Que font les équipes MSF sur place?

Pour répondre à ces besoins humanitaires croissants, MSF a élargi de manière systématique son aide médicale d’urgence dans le pays ces quatre dernières années.

carte des activités MSF au Yémen
Carte des activités MSF au Yémen. 

Nos équipes travaillent désormais dans 12 hôpitaux et centres de santé à travers 11 provinces et nous soutenons 20 établissements de santé publics. Les hôpitaux que nous gérons sont souvent les seules infrastructures médicales disponibles dans un rayon pouvant parfois aller jusqu’à une centaine de kilomètres. 

Avec près de 1800 collaborateurs nationaux et internationaux et, d’après les estimations, avec 20 millions de personnes ayant besoin d’aide humanitaire, nos activités au Yémen comptent parmi nos projets les plus important. En outre, nous avons envoyé plus de 4700 tonnes de matériel, dont des kits chirurgicaux, des appareils médicaux et des médicaments à des hôpitaux publics et centres de santé dans le pays. 

membre MSF et patient à Aden
Au sein de l'hôpital d'Aden ©  Agnès Varraine-Leca/MSF. Yémen, décembre 2018.

Stop aux attaques contre les structures médicales!

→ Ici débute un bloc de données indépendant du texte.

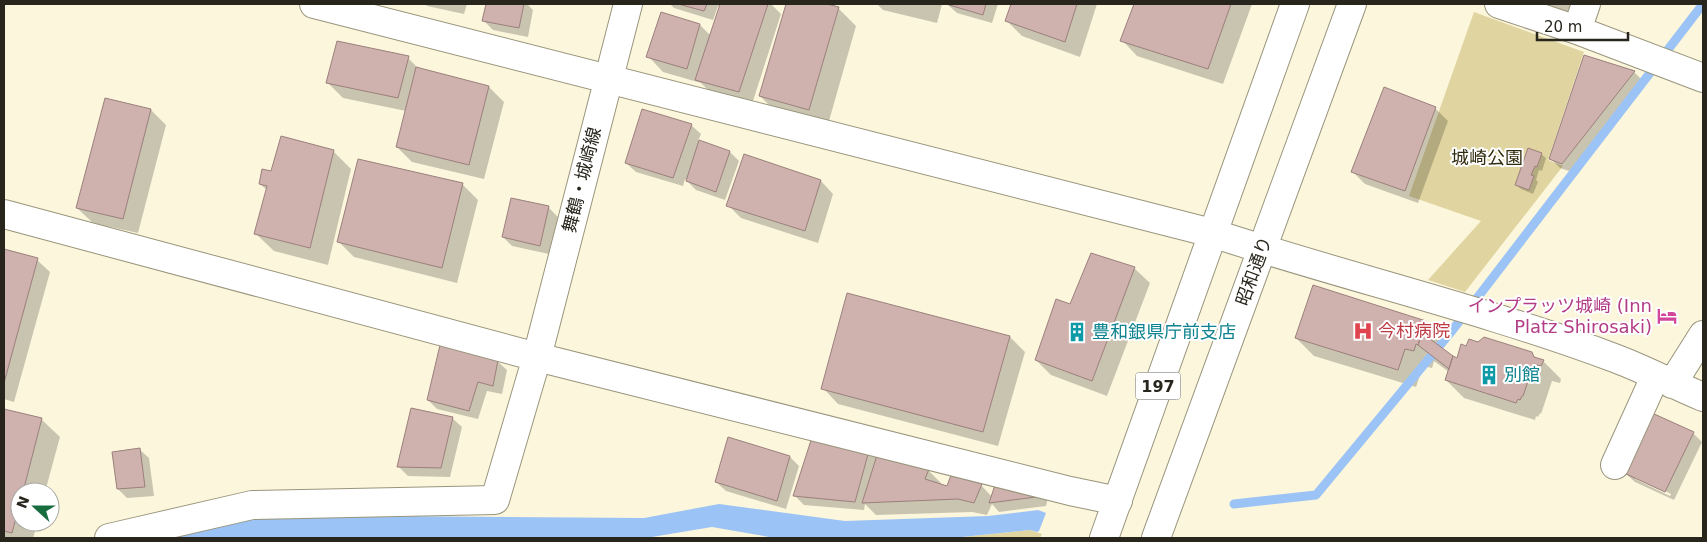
<svg xmlns="http://www.w3.org/2000/svg" width="1707" height="542" font-family="'DejaVu Sans','Noto Sans JP',sans-serif">
<style>
.green{fill:#e0d5a0}
.water{fill:#9cc3f5}
.shadow{fill:#0003;fill-rule:evenodd}
.lines{fill:none;stroke-linecap:round;stroke-linejoin:round}
.stream{stroke:#9cc3f5;stroke-width:9}
.building{fill:#cfb1ad;stroke:#9b807c}
.street-casing{stroke:#99957d;stroke-width:30}
.highway-casing{stroke:#99957d;stroke-width:30}
.street{stroke:#fff;stroke-width:28}
.highway{stroke:#fff;stroke-width:28}
.labels{text-anchor:middle;stroke-width:4;stroke-linejoin:round;paint-order:stroke}
.shield{fill:#fff;stroke:#686660;stroke-width:1}
.shield-label{font-size:16px;font-weight:bold;fill:#27251c}
.park-label{font-size:18px;fill:#312b0e;stroke:#fff}
.street-label{font-size:18px;fill:#27251c;stroke:#fff}
.hotel-label{font-size:18px;fill:#b23c85;stroke:#fff;text-anchor:end}
.health-label{font-size:18px;fill:#be3a42;stroke:#fff;text-anchor:start}
.culture-label{font-size:18px;fill:#0d838f;stroke:#fff;text-anchor:start}
</style>
<rect width="100%" height="100%" fill="#fcf6dc"/>
<path class="green" d="M 1474,12 L 1584,52 L 1548,160 L 1563,166 L 1465,292 L 1428,280 L 1481,221 L 1409,196 Z
M 1030,530 L 1042,534 L 1040,538 L 952,538 Z"/>
<path class="water" d="M 719,504 L 845,521 L 988,516 L 1038,510 L 1046,513 L 1039,531 L 1037,532 L 1030,530 L 952,538 L 775,538 L 712,527 L 646,538 L 161,538 L 260,515 L 644,518 Z"/>
<path class="shadow" d="M 425,4 L 467,4 L 464,14 L 427,6 Z
M 487,4 L 527,4 L 533,10 L 528,37 L 493,30 L 484,21 Z
M 670,4 L 771,4 L 781,14 L 752,104 L 710,92 L 701,83 L 663,72 L 648,56 L 700,25 L 711,36 L 720,6 L 718,6 L 713,20 L 674,8 Z
M 788,4 L 823,4 L 838,8 L 856,26 L 827,128 L 778,114 L 760,96 Z
M 877,4 L 942,4 L 937,23 L 883,10 Z
M 947,4 L 998,4 L 992,23 L 957,13 Z
M 1012,4 L 1097,4 L 1080,57 L 1022,36 L 1007,21 Z
M 1136,4 L 1252,4 L 1223,84 L 1137,56 L 1122,40 Z
M 1541,4 L 1583,4 L 1577,17 Z
M 408,58 L 420,70 L 489,87 L 504,102 L 484,179 L 412,162 L 397,147 L 406,111 L 343,98 L 328,83 Z
M 1634,72 L 1643,81 L 1572,172 L 1560,168 L 1551,159 Z
M 106,100 L 151,110 L 166,125 L 138,233 L 93,223 L 77,208 Z
M 1435,108 L 1448,121 L 1418,203 L 1365,184 L 1353,172 Z
M 691,125 L 701,134 L 698,141 L 730,152 L 739,161 L 725,200 L 696,190 L 685,179 L 683,186 L 636,172 L 626,163 Z
M 333,151 L 351,169 L 328,265 L 274,251 L 255,233 L 267,190 L 260,184 L 272,172 Z
M 1541,154 L 1546,158 L 1542,171 L 1539,170 L 1536,180 L 1538,182 L 1533,194 L 1521,189 L 1516,185 Z
M 821,181 L 833,194 L 818,243 L 741,218 L 728,205 Z
M 462,184 L 478,200 L 457,283 L 354,257 L 339,242 Z
M 548,207 L 558,217 L 549,254 L 512,246 L 503,237 Z
M 4,251 L 37,260 L 50,272 L 14,402 L 4,399 Z
M 1134,268 L 1150,283 L 1107,396 L 1051,375 L 1036,360 L 1070,306 Z
M 1425,322 L 1443,340 L 1441,348 L 1458,360 L 1531,353 L 1537,359 L 1543,361 L 1561,379 L 1560,383 L 1552,381 L 1541,414 L 1540,413 L 1538,417 L 1536,416 L 1535,420 L 1464,398 L 1446,380 L 1449,372 L 1434,361 L 1432,368 L 1423,366 L 1416,387 L 1314,356 L 1296,338 Z
M 1010,337 L 1025,352 L 998,446 L 838,404 L 823,388 Z
M 497,361 L 507,370 L 502,394 L 487,391 L 478,419 L 437,409 L 428,400 Z
M 4,410 L 41,419 L 60,437 L 45,492 L 20,492 L 20,522 L 38,522 L 33,538 L 4,538 Z
M 412,410 L 452,418 L 462,427 L 450,477 L 408,476 L 399,467 Z
M 814,432 L 928,470 L 941,483 L 940,485 L 948,487 L 981,485 L 992,497 L 998,480 L 1048,498 L 1046,506 L 999,512 L 992,504 L 987,515 L 972,512 L 876,515 L 865,504 L 864,510 L 804,505 L 795,496 Z
M 1693,433 L 1702,442 L 1674,500 L 1635,482 L 1625,473 ZM 1635,476 L 1671,494 L 1670,496 L 1635,479 Z
M 729,439 L 790,457 L 799,466 L 786,509 L 726,491 L 716,482 Z
M 139,449 L 149,458 L 154,496 L 127,498 L 118,489 Z"/>
<g class="lines">
<path class="stream" d="M 1234,504 L 1316,495 L 1451,332 L 1703,4"/>
</g>
<path class="building" d="M 486,4 L 524,4 L 519,28 L 482,21 Z
M 678,4 L 707,4 L 704,11 Z
M 720,4 L 768,4 L 739,92 L 695,80 Z
M 786,4 L 827,4 L 839,7 L 809,110 L 759,96 Z
M 946,4 L 986,4 L 983,15 Z
M 1011,4 L 1077,4 L 1065,42 L 1005,21 Z
M 1134,4 L 1231,4 L 1208,69 L 1120,41 Z
M 661,12 L 700,24 L 687,69 L 646,57 Z
M 337,41 L 409,56 L 398,98 L 326,83 Z
M 1584,55 L 1635,71 L 1562,164 L 1549,159 Z
M 416,67 L 489,86 L 469,165 L 396,147 Z
M 1384,87 L 1436,107 L 1405,191 L 1351,172 Z
M 105,98 L 151,109 L 123,219 L 76,208 Z
M 642,109 L 692,124 L 673,178 L 625,163 Z
M 281,136 L 334,150 L 310,248 L 254,234 L 267,186 L 259,184 L 262,169 L 271,171 Z
M 699,140 L 730,151 L 716,192 L 686,181 Z
M 1528,148 L 1542,153 L 1537,167 L 1535,166 L 1531,175 L 1534,176 L 1529,190 L 1515,185 Z
M 744,154 L 821,180 L 805,231 L 726,206 Z
M 358,159 L 463,183 L 442,268 L 337,242 Z
M 511,198 L 549,206 L 540,246 L 502,237 Z
M 4,249 L 38,258 L 4,383 Z
M 1091,253 L 1135,267 L 1092,381 L 1035,360 L 1056,299 L 1070,304 Z
M 1313,285 L 1426,321 L 1418,345 L 1416,344 L 1414,351 L 1405,349 L 1398,370 L 1295,338 Z
M 847,293 L 1010,336 L 983,432 L 821,389 Z
M 1422,333 L 1453,356 L 1449,369 L 1418,345 Z
M 1484,337 L 1532,352 L 1534,357 L 1544,360 L 1541,366 L 1534,364 L 1523,396 L 1522,396 L 1520,400 L 1518,399 L 1516,403 L 1445,380 L 1453,356 L 1457,358 L 1461,344 L 1466,346 L 1469,339 L 1478,342 Z
M 440,345 L 498,360 L 493,386 L 478,382 L 469,411 L 427,400 Z
M 411,408 L 453,417 L 441,468 L 397,467 Z
M 4,409 L 42,418 L 23,492 L 20,492 L 20,503 L 12,533 L 4,531 Z
M 1652,413 L 1694,432 L 1665,492 L 1624,473 Z
M 814,431 L 870,447 L 855,502 L 793,496 Z
M 728,437 L 790,456 L 777,501 L 715,482 Z
M 140,448 L 145,487 L 117,489 L 112,452 Z
M 878,452 L 929,469 L 925,479 L 947,486 L 951,475 L 982,484 L 974,503 L 958,499 L 862,503 Z
M 997,479 L 1036,497 L 989,503 Z"/>
<g class="lines">
<defs>
<path id="street" d="M 314,4 L 1212,233 C 1346,277 1484,309 1617,359 C 1646,370 1674,385 1703,397
M 1499,4 L 1577,30 L 1703,78
M 1577,30 L 1586,4
M 4,214 L 537,357 L 1070,491 L 1118,501
M 1672,384 L 1703,335
M 1615,465 L 1655,377
M 109,538 L 252,505 L 495,500 L 537,357 L 628,4"/>
<path id="highway" d="M 1104,538 L 1295,4
M 1156,538 L 1352,4"/>
</defs>
<use href="#street" class="street-casing"/>
<use href="#highway" class="highway-casing"/>
<use href="#street" class="street"/>
<use href="#highway" class="highway"/>
</g>
<defs>
<symbol id="hotel-bare" viewBox="-9 -9 18 18"><path d="M-6-4.5h1.5V1H6V5H4.5V3h-9V5H-6ZM-4 0a1.8 1.8 0 1 1 3.6 0ZM.5 0V-2.5h3Q6-2.5 6 0Z" fill="#d1479c" stroke="#fff" stroke-width="2.5" paint-order="stroke"/></symbol>
<symbol id="hospital-bare" viewBox="-9 -9 18 18"><path d="M-5-5h3v3.5h4V-5h3V5h-3V1.5h-4V5h-3Z" fill="#e0444e" stroke="#fff" stroke-width="2.5" paint-order="stroke"/></symbol>
<symbol id="building-bare" viewBox="-9 -9 18 18"><path d="M-4-6H4V6H1V3H-1V6H-4ZM-2.5-4.3h1.7v1.8h-1.7ZM.8-4.3h1.7v1.8H.8ZM-2.5-1h1.7V.8h-1.7ZM.8-1h1.7V.8H.8Z" fill="#0f9aa8" stroke="#fff" stroke-width="2.5" paint-order="stroke"/></symbol>
</defs>
<g fill-rule="evenodd">
<use href="#hotel-bare" x="1653" y="302" width="28" height="28"/>
<use href="#hospital-bare" x="1349" y="317" width="28" height="28"/>
<use href="#building-bare" x="1063" y="318" width="28" height="28"/>
<use href="#building-bare" x="1475" y="361" width="28" height="28"/>
</g>
<g class="labels">
<rect class="shield" x="1135.5" y="372.5" width="45" height="27" rx="4"/>
<g class="shield-label">
<text x="1158" y="392">197</text>
</g>
<g class="park-label">
<text x="1487" y="164">城崎公園</text>
</g>
<g class="street-label">
<text transform="translate(582 180) rotate(-76)" y="6">舞鶴・城崎線</text>
<text transform="translate(1254 271) rotate(-70)" y="6">昭和通り</text>
</g>
<g class="hotel-label">
<text x="1652" y="312">インプラッツ城崎 (Inn<tspan x="1652" dy="21">Platz Shirosaki)</tspan></text>
</g>
<g class="health-label">
<text x="1378" y="337">今村病院</text>
</g>
<g class="culture-label">
<text x="1092" y="338">豊和銀県庁前支店</text>
<text x="1504" y="381">別館</text>
</g>
</g>
<rect width="1707" height="542" fill="none" stroke="#27251c" stroke-width="10"/>
<g transform="translate(35 507) rotate(291)"><circle r="24" fill="#ffffff" stroke="#a9a8a4"/>
<path d="M0-4L9 19L0 12L-9 19Z" fill="#186d3f"/>
<text y="-8" font-size="14" font-weight="bold" text-anchor="middle" fill="#27251c">N</text>
</g>
<path d="M1537 32v8h91v-8" fill="none" stroke="#27251c" stroke-width="2.5"/>
<text x="1544" y="32" font-size="15" fill="#27251c" stroke="#ffffff" stroke-width="4" paint-order="stroke">20 m</text>
</svg>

Le non-respect des principes humanitaires et de la sécurité des infrastructures médicales, ainsi que les restrictions à l’importation dues au blocus de la coalition saoudienne empêchent les organisations humanitaires présentes d’intervenir correctement. Il faut protéger les infrastructures civiles – hôpitaux, écoles, routes, transport de marchandises – durant les combats, mais surtout, et de toute urgence, la population. Pour son bien-être, il est capital que toutes les organisations puissent préserver leur indépendance.